Barragán también se interesó por la realización de obras de arte público. El


más importante de los proyectos de esas características en que participó, en
colaboración con el escultor Mathias Goeritz, fue la realización de las Torres de
Ciudad Satélite (1957). En una plaza circular de la periferia de Ciudad de México
construyeron en hormigón cinco enormes prismas de base triangular, dos
pintados de blanco y los restantes de amarillo, rojo y azul.

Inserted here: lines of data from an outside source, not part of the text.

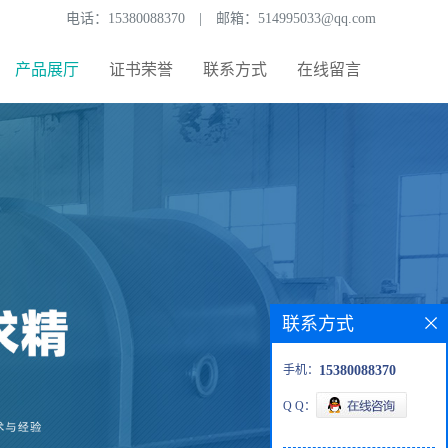
电话：
15380088370
|
邮箱：
514995033@qq.com
产品展厅
证书荣誉
联系方式
在线留言
联系方式
手机：
15380088370
Q Q：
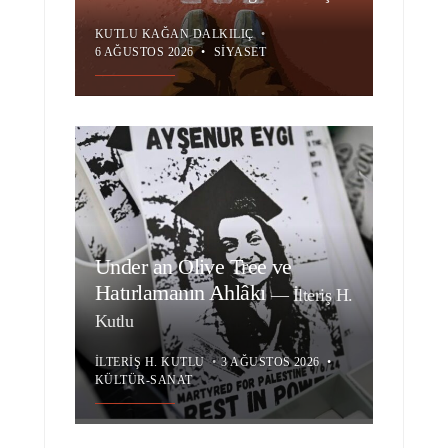
KUTLU KAĞAN DALKILIÇ
•
6 AĞUSTOS 2026
•
SIYASET
Under an Olive Tree ve
Hatırlamanın Ahlâkı
—
İlteriş H.
Kutlu
İLTERIŞ H. KUTLU
•
3 AĞUSTOS 2026
•
KÜLTÜR-SANAT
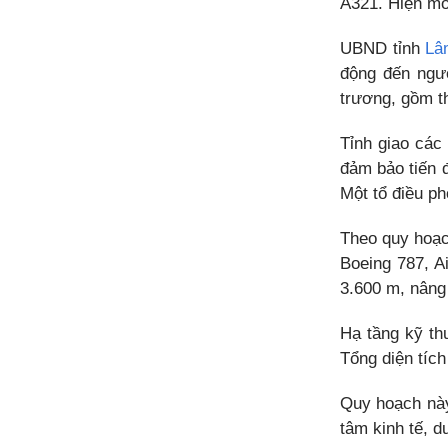
A321. Hiện mỗi
UBND tỉnh
Lâ
động đến ngườ
trương, gồm th
Tỉnh giao các
đảm bảo tiến 
Một tổ điều ph
Theo quy hoạc
Boeing 787, A
3.600 m, nâng
Hạ tầng kỹ th
Tổng diện tíc
Quy hoạch này
tâm kinh tế, d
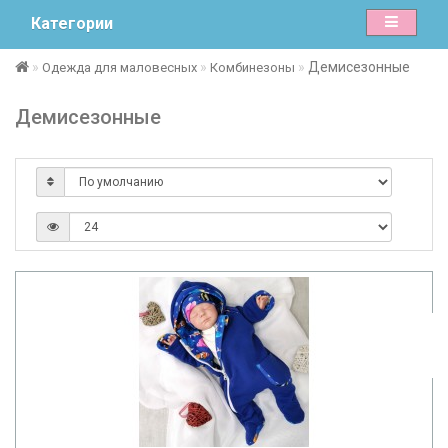
Категории
Демисезонные
Одежда для маловесных
Комбинезоны
Демисезонные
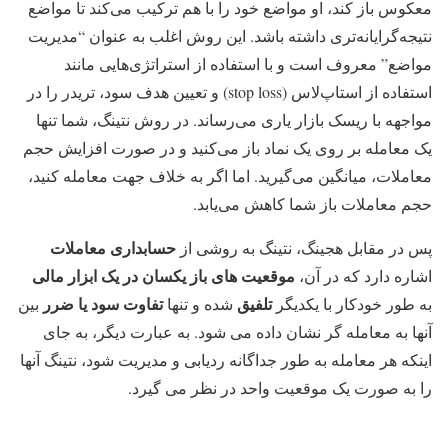
معکوس باز کند، او مواضع خود را با هم ترکیب می‌کند تا مواضع
نتیجه‌گرایانه‌تری داشته باشد. این روش اغلب به عنوان “مدیریت
مواضع” معروف است و با استفاده از استراتژی‌هایی مانند
استفاده از استاپ‌لاس (stop loss) و تعیین هدف سود، تریدر را در
مواجهه با ریسک بازار یاری می‌رساند. در روش نتینگ، شما تنها
یک معامله بر روی یک نماد باز می‌کنید و در صورت افزایش حجم
معاملات، میانگین می‌گیرید. اما اگر به خلاف جهت معامله کنید،
حجم معاملات باز شما کاهش می‌یابد.
حسابداری معاملات
پس در مقابل هجینگ، نتینگ به روشی از
موقعیت های باز یکسان در یک ابزار مالی
اشاره دارد که در آن،
تلفیق
تفاوت سود یا ضرر
به طور خودکار با یکدیگر
شده و تنها
بین
آنها به معامله گر نشان داده می شود. به عبارت دیگر، به جای
اینکه هر معامله به طور جداگانه ردیابی و مدیریت شود، نتینگ آنها
را به صورت یک موقعیت واحد در نظر می گیرد.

EL LEGADO. Barragán recibió el prestigioso Premio Pritzker de arquitectura


en 1980. Su legado arquitectónico puede ser estudiado en la Barragán
Foundation de Birsfelden, Suiza. Lo que se explica por qué en 1995 el Vitra
Design Museum adquirió los archivos del estudio de Barragán, así como los que
pertenecían al estudio de Raúl Ferrera (socio de Barragán a partir de 1973), con
los que el museo sentó las bases de la fundación que fue creada en 1997. Luego
de un proceso de categorización, análisis y restauración los archivos fueron
publicados en 2001. En México, la Fundación de Arquitectura Tapatía Luis
Barragán de Guadalajara conserva los archivos privados del arquitecto y los
libros provenientes de su biblioteca. La fundación también se encarga del
mantenimiento de la casa de Barragán en Ciudad de México, la que actualmente
tiene el carácter de casa-museo, una parte del mundo privado de Barragán al
que han accedido arquitectos de todo el mundo, entre otros los renombrados
Tadeo Ando, Mario Botta y Álvaro Siza.
El País Cultural. No. 1062, 9 de abril de 2010, Montevideo, Uruguay.